The foregoing is largely moot, however, because in most cases Utah
Code Ann. § 63-30-10(1) (1997) waives immunity for injuries
proximately caused by the negligent act or omission of an employee
committed within the scope of employment. Therefore, in medical
malpractice cases against governmental entities, the most relevant
consideration is the cap on damages that can be collected from a
governmental entity in cases where the government is not immune.
This is set at $250,000 per person and $500,000 per occurrence.
Utah Code Ann. § 63-30-34 (1997). These damage caps have been
held to be unconstitutional as they apply to the University of Utah
Hospital in Salt Lake City. Condemarin v. University Hospital,
775 P.2d 348 (Utah 1989).
There are procedural restrictions on actions against governmental
entities, including the requirement of notice within one year of
the time the claim arises. Utah Code Ann. §§ 63-30-11 to 63-30-13
(1997 & Supp. 1998). Governmental entities are immune from punitive
damages. Utah Code Ann. § 63-30-22 (1997).
Health care professionals have immunity from liability for care
provided gratuitously at the scene of an emergency, unless they
have a legal duty to respond. Utah Code Ann. § 58-13-2 (Supp.
1998). This immunity can even extend to a doctor responding to an
emergency in the hospital that employs him, so long as this was
not one of his duties. Hirpa v. IHC Hospitals, Inc., 948
P.2d 785, 792 (Utah 1997). Health care professionals have a qualified
immunity for care provided without remuneration at a charitable
clinic.

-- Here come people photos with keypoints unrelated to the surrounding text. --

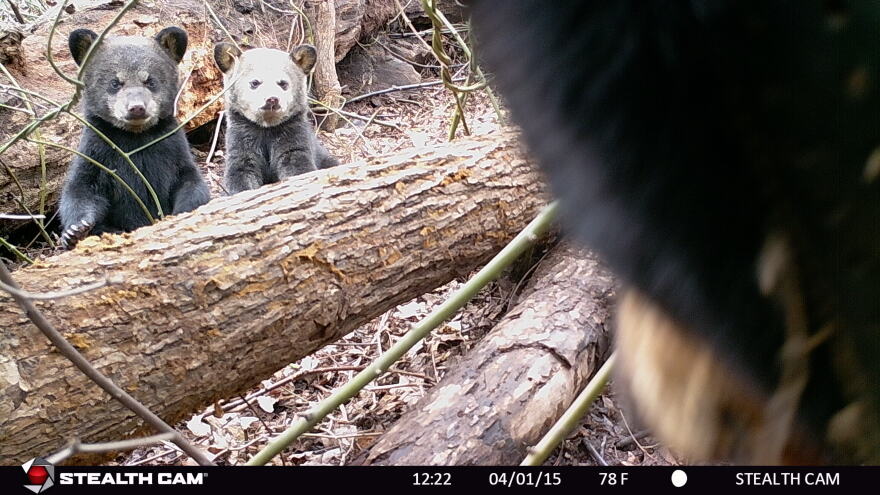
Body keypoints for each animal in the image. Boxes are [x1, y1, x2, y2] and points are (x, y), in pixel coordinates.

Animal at [58, 26, 211, 250]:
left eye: (150, 81)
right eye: (115, 83)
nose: (137, 107)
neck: (135, 136)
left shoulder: (172, 149)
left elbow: (190, 181)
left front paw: (183, 211)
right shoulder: (98, 149)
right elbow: (81, 187)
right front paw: (76, 230)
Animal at [213, 43, 338, 195]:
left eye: (283, 83)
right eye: (255, 82)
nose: (272, 99)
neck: (267, 127)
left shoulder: (292, 132)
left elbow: (296, 163)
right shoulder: (241, 137)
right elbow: (240, 170)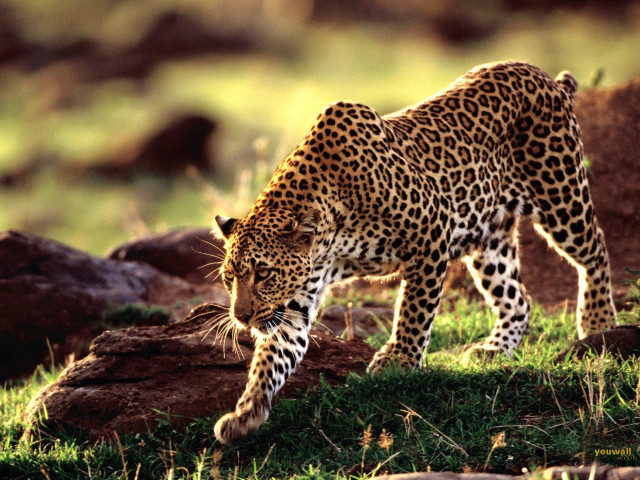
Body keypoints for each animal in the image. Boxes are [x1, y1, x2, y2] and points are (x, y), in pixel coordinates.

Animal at [211, 61, 616, 444]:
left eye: (264, 274)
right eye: (230, 278)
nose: (241, 318)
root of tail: (546, 77)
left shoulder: (432, 229)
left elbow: (413, 309)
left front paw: (399, 360)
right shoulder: (295, 301)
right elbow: (273, 358)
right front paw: (245, 414)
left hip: (561, 197)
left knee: (595, 249)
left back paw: (598, 324)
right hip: (489, 238)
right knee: (517, 299)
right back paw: (495, 349)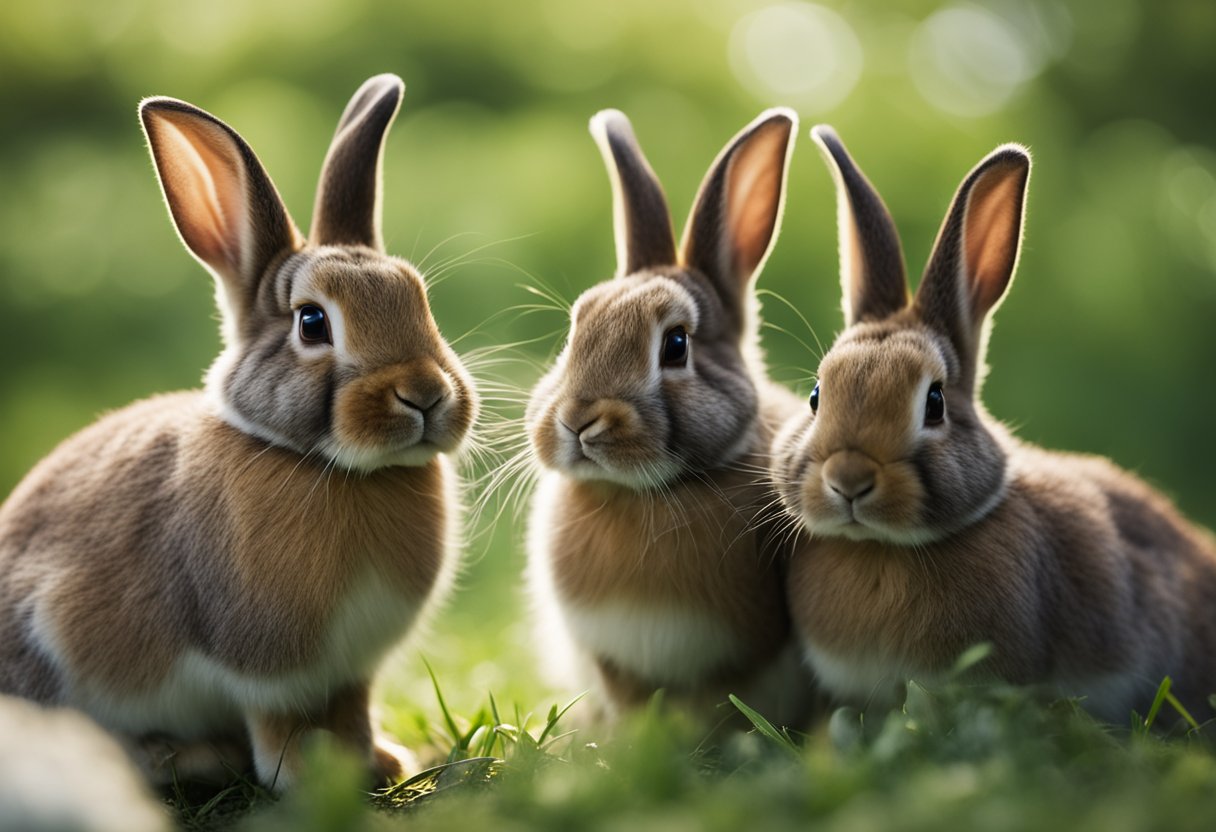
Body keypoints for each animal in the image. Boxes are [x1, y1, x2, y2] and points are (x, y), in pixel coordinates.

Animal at [0, 74, 479, 788]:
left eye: (422, 302)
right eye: (313, 323)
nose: (425, 395)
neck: (332, 468)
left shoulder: (351, 669)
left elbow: (353, 710)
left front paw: (379, 761)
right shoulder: (265, 667)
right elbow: (278, 725)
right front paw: (308, 780)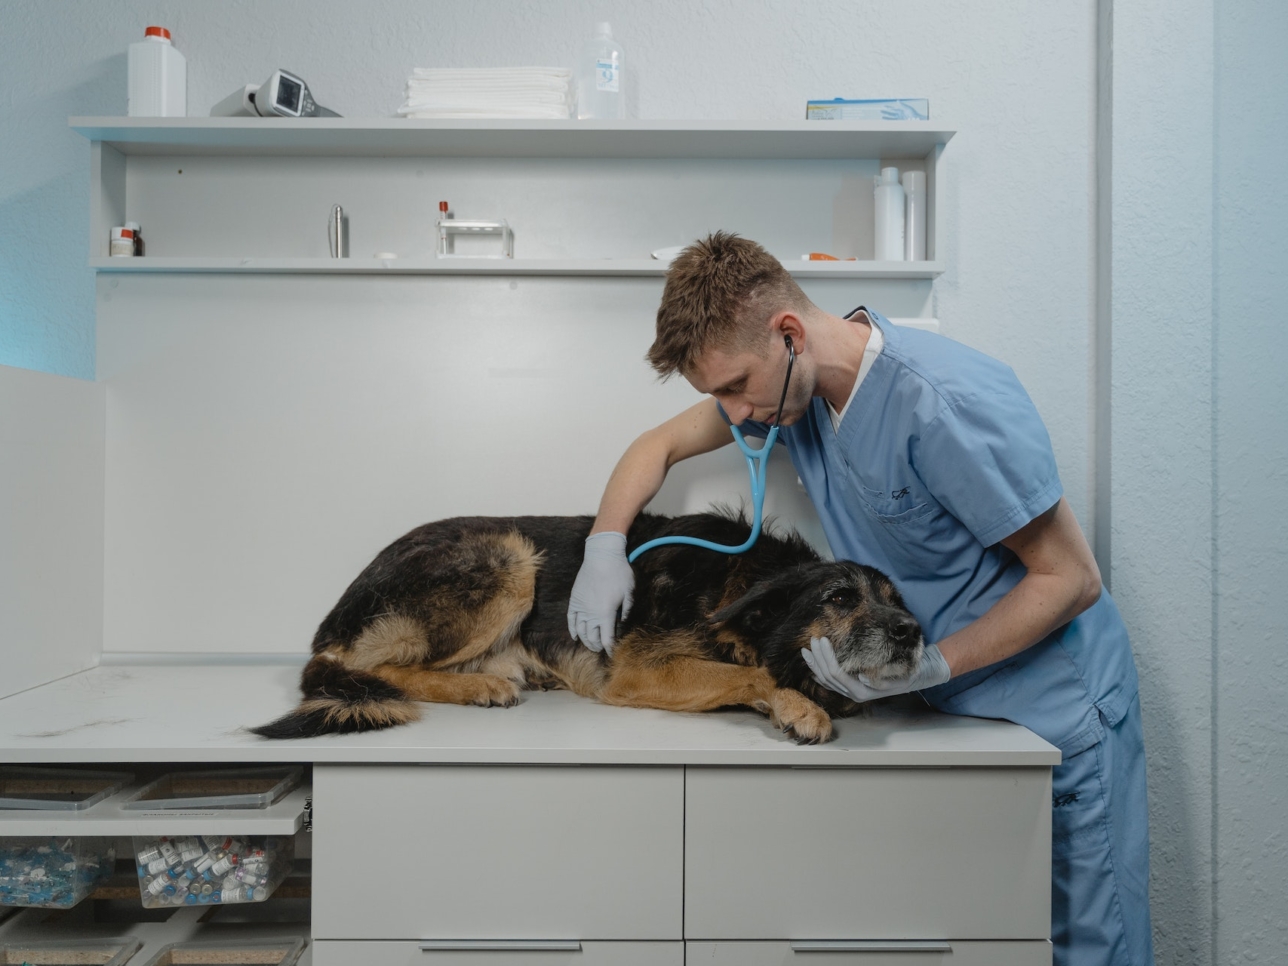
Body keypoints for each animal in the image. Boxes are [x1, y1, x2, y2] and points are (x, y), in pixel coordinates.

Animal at [246, 515, 922, 747]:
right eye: (839, 598)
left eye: (897, 601)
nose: (913, 633)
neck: (742, 581)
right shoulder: (641, 670)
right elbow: (755, 672)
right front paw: (801, 706)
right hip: (511, 554)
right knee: (375, 669)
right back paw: (479, 687)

Utah Code Ann. § 58-13-3 (Supp. 1998).
Arbitration
The Utah Health Care Malpractice Act provides for the compulsory
filing of a notice of intent to commence an action and for review
by a prelitigation panel (except in dental cases). Utah Code Ann.
§§ 78-14-8 (1996) and 78-14-12 (Supp. 1998). The proceedings
are informal and a panel's opinion about whether the case is meritorious
is not only nonbinding, but inadmissible in the following lawsuit.
Utah Code Ann. §§ 78-14-13 to 78-14-15 (1996). The parties
may agree to waive the hearing or to convert it to binding arbitration.
Utah Code Ann. §§ 78-14-12 (Supp. 1998) and 78-14-16 (1996).